In my opinion, a breakfast should be nutritious and filling. It should cover the basic food groups without being too heavy that it turns one to be lethargic. A serving of fruit or vegetable is a must, as I find these to be very helpful in keeping me up and filled without that sluggish feeling. As for liquids, milk and 100% juices for kids, and teas for adults. I find that coffee is habit forming, so as much as possible, I stay away from it.
What are the qualities that communicate deliciousness? In my opinion, this question is best answered through one’s stomach AND one’s mind. While looking at this photo of Baby Back Ribs in Sweet Vinegar Sauce, the first thing that catches my attention is how the light seemingly accentuates the sweet glaze bathing over and around the ribs. From the top, one can see how each rib is deliciously highlighted to give a sense of the meat’s tenderness and juiciness, and (quite possibly too) how satisfying it would feel inside one’s mouth and then, later on, one’s belly. The star anise and garlic, spread all across the plate, adds to it’s olfactory profile, hinting at it’s oriental and savory fragrance, encouraging images of satiation and enjoyment, or, simply, a sudden craving for a bowl of steaming jasmine rice. On the other hand, the pops of green brought about by fresh parsley, gives a nice contrast to the earthy tones of the dish, making it whole, hearty and definitely appetizing.
This picture that I’ve posted is the first photo that I’ve taken to kickstart a series of foods that I’ve personally made in preparation for my trip to France in 2015. I envisioned the project to be a “before and after France” compare and contrast, to identify improvements in selection, taste and artistry in my food. Ambitious, one might say. I completely agree. But what I wasn’t prepared for was the difficulty of producing said photos! I didn’t realize how complicated the task really was: on top of making the food, there is the consideration for getting the right angle, light, quantity, plating…the list goes on!

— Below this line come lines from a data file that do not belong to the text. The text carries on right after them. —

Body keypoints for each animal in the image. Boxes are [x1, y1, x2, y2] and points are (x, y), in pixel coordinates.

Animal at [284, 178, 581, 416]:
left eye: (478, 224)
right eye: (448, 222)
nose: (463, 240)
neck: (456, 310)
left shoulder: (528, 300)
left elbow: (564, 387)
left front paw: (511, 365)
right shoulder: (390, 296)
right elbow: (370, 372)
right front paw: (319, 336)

Although having said such, I would have to agree with Tucker Shaw (the food critic for the Denver Post) when he said that food can evoke unique memories and emotions that no other medium can. I swear that for each food photo that I’ve posted, I can still remember those moments while preparing the meal, right to the last moment when the food was consumed; all happy times! Sharing these photos does give one a sense of connectedness, not only because food conveys a joyful language that everyone can understand, but also because it reveals something personal about the blogger that anyone willing can appreciate.